乾燥容量は「毎回その重量まで入れた方がよい」という意味ではありません。
タオル、シャツ、シーツなど、厚さや大きさが異なる衣類は分けることも検討しましょう。
乾燥終了後の放置で折りジワが残る
乾燥運転が終了すると、衣類はドラムの下部へ重なります。
温かい衣類が折れ曲がった状態で冷えると、その形がシワとして残ることがあります。
シャツ、薄手のズボン、綿素材の衣類は、折り目や重なりが目立ちやすい傾向があります。
一方で、「30分放置するとシワになる」「一晩置くと元に戻らない」といった一律の時間基準はありません。

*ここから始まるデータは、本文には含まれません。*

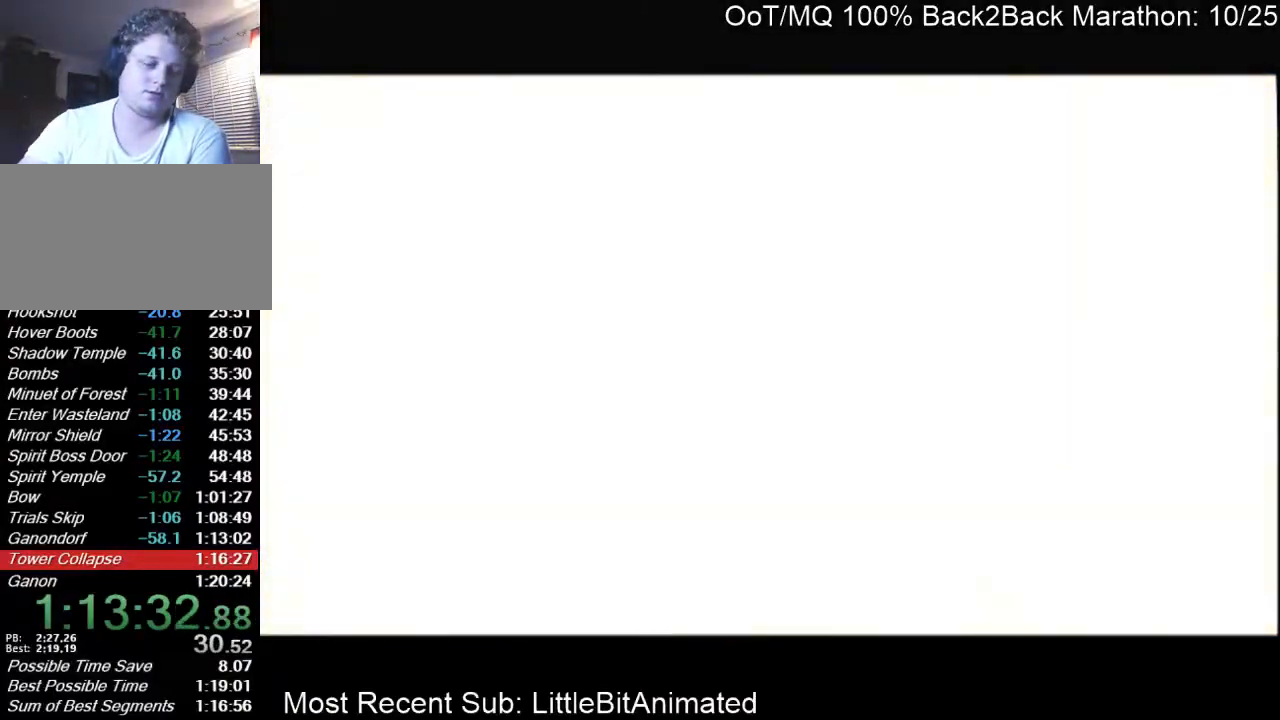
{"buttons": [], "left_stick": "left", "right_stick": "center", "events": []}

放置後の仕上がりは、素材、衣類量、乾燥状態、コースによって変わります。
取り出しが遅れた場合の対応
- 衣類を1枚ずつ取り出す
- 両手で軽く振りさばく
- 襟・袖・裾を手で伸ばす
- ハンガーへ掛けて熱を逃がす
- 強いシワには霧吹きやスチーマーを使う
乾燥後に衣類を入れたままにした場合の注意点は、乾太くんの乾燥後に衣類を放置した場合の影響でも解説しています。
脱水後の絡まりをそのまま乾燥している
洗濯機の脱水が終わった衣類は、遠心力によって絡まったり、洗濯槽の壁面へ張り付いたりしています。

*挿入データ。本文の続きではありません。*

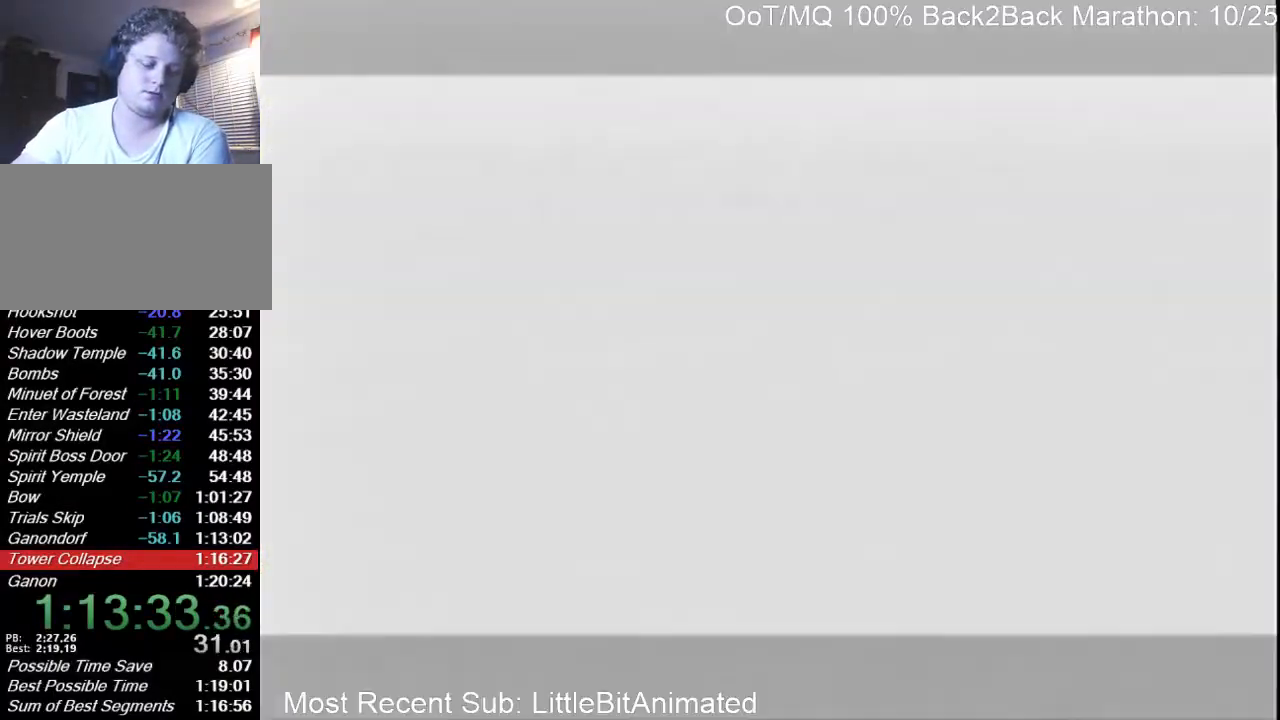
{"buttons": [], "left_stick": "left", "right_stick": "center", "events": []}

絡まった塊をそのまま乾太くんへ移すと、温風が内側まで届きにくくなります。
脱水時についた折れやねじれも、そのまま乾燥されるとシワとして残る場合があります。
乾太くんへ移す際は、衣類を1枚ずつ取り出して軽くほぐしましょう。

- 洗濯槽から衣類を1枚ずつ取り出す
- 袖やズボンの裾が裏返っていないか確認する
- タオルやシャツの折れを軽く伸ばす
- 衣類同士の絡まりをほどく
- ドラム内へ広げるように入れる
脱水時間を短くすれば、すべてのシワを防げるわけではありません。
脱水時間は衣類の洗濯表示や洗濯機のコースに合わせ、乾燥前のほぐし作業を加えることが現実的です。
素材によってシワのつきやすさが異なる
同じ量とコースで乾燥しても、素材が異なればシワの残り方も変わります。
シワになりやすい素材だけでなく、乾太くんで乾燥できない素材もあるため、洗濯表示を先に確認してください。

綿・麻・レーヨンなどの衣類
綿は吸水性が高く、洗濯や乾燥によって折りジワが残りやすい素材です。
特に綿100%のシャツや厚手のTシャツは、ポリエステル混紡よりもシワが目立つ場合があります。

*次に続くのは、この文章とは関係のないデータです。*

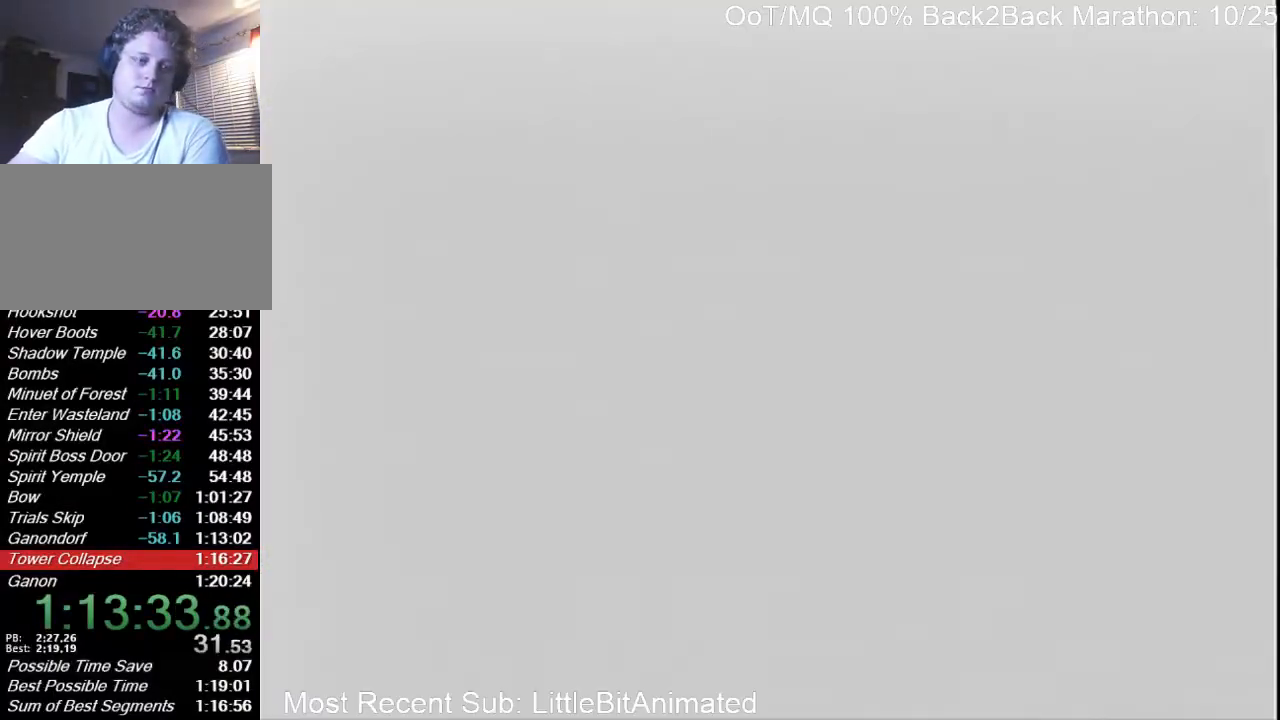
{"buttons": [], "left_stick": "left", "right_stick": "center", "events": []}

麻やレーヨンを使った衣類は、縮みや形崩れのおそれがあるため、リンナイ公式FAQで乾燥を避ける衣類として挙げられています。
乾燥機の使用可否は、素材名だけでなく衣類の洗濯表示で判断してください。
ポリエステルや混紡素材の衣類
ポリエステルを含む混紡素材は、綿100%の衣類よりシワが目立ちにくい場合があります。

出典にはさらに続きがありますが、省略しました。